Relative Strength Index (RSI)
RSI also measures market psychology in a fundamentally similar way to that of Wm%R. RSI is almost always measured with a computer, typically over a seven- or nine-day range, producing a numerical result between 0 and 100 that points to oversold or overbought situations; the RSI, therefore, gives a bullish or bearish signal, respectively.
Volume
The total volume of shares traded is an excellent way in which to ascertain the psychology of the market. Volume is actually a measure of investors’ emotional state: While a burst of volume will cause sudden pain to poorly timed investments and immediate elation for those who made wise investments, low volume will likely not result in a significant emotional response.
The longest-lasting trends generally occur when emotion is the lowest. When volume is moderate and both shorts and longs do not experience the roller coaster ride of emotion, the trend can reasonably be expected to continue until the emotion of the market changes. In a longer-term trend such as this, small price changes either up or down do not precipitate much emotion, and even a series of small changes occurring day after day (enough to create a major, gradual trend) will generally not generate severe emotional reactions.
In the case of short selling, a market rally may serve to flush out those individuals holding short positions, causing them to cover and subsequently push the market higher.
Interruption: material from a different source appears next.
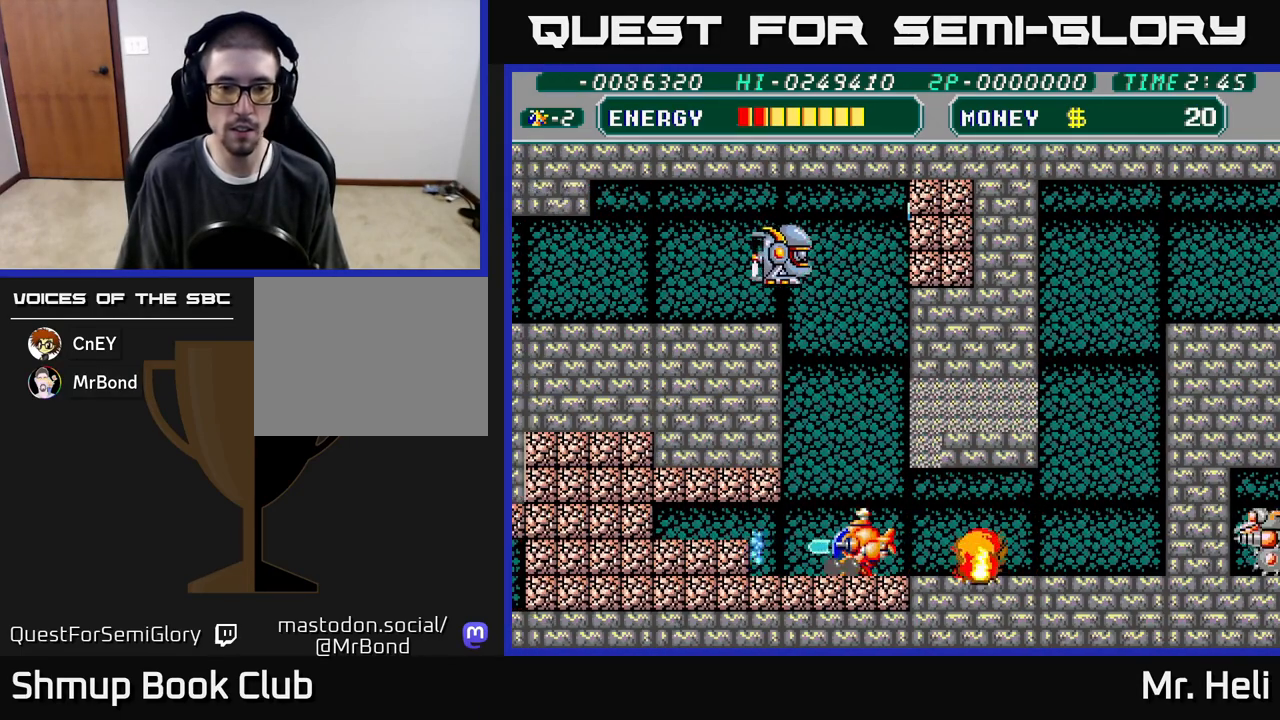
{"buttons": ["A", "X", "DPAD_UP", "DPAD_LEFT"], "left_stick": "center", "right_stick": "center", "events": [[33, "X", "up"], [50, "A", "up"], [117, "A", "down"], [117, "X", "down"], [133, "DPAD_RIGHT", "down"], [217, "X", "up"], [233, "A", "up"], [300, "A", "down"], [300, "X", "down"], [383, "DPAD_UP", "down"], [417, "A", "up"], [417, "X", "up"], [433, "DPAD_RIGHT", "up"], [483, "DPAD_LEFT", "down"], [500, "A", "down"], [500, "X", "down"]]}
The same principle holds true on the flip side: When the longs give up and bail out, the decline pulls more poorly timed investments with it. At the most fundamental level of market volume, both short and long investors who lose money, and who collectively exit their positions, are the primary drivers behind significant volume trends.
How Do Technical Indicators and Market Psychology Fit Together?
Technical analysis looks at price charts to find patterns that indicate trends and reversals. Technicians believe that these patterns are the result of market psychology. A price chart, then, can be thought of as a graphical representation of emotions such as fear, greed, optimism and pessimism, and human behavior, such as herd instinct. Price charts illustrate how market participants react to future expectations.
What Do the MACD and ADX Reveal About Market Sentiment?
The moving average convergence/divergence (MACD) demonstrates the shift in consensus between bullishness and bearishness. The directional system uses directional lines to indicate whether trends are bullish or bearish, including the average directional indicator (ADX).
What Do RoC and Williams %R Reveal About Market Sentiment?
Momentum and the rate of change (RoC) demonstrate sentiment and the likelihood of tops or bottoms forming by looking at current price levels vs. an earlier consensus of price. The smoothed rate of change looks at the current average consensus vs. the consensus of a previous point.
Williams %R assesses closing prices vs. a recent range of closing prices; stochastics look at closing prices vs. a range; the relative strength index (RSI) looks at prices over a seven- or nine-day range.
How Can Volume Indicators Uncover Trader Psychology?
The total volume of shares speaks to the so-called conviction and emotional state of traders, with moderate volume often correlated to less volatility and higher volume often tied to greater volatility. Volume also helps confirm the legitimacy of a trend and identify support and resistance levels. For instance, if a price has fallen to a resistance level and volume increases without much price movement, it can indicate consolidation, often interpreted as market indecisiveness.
The Bottom Line
The principles of market psychology underlie every technical indicator, so a good understanding of crowd behavior is crucial to your comprehension of the fundamentals of certain technical indicators. Select technical indicators are used by market participants to better understand market psychology and behavior.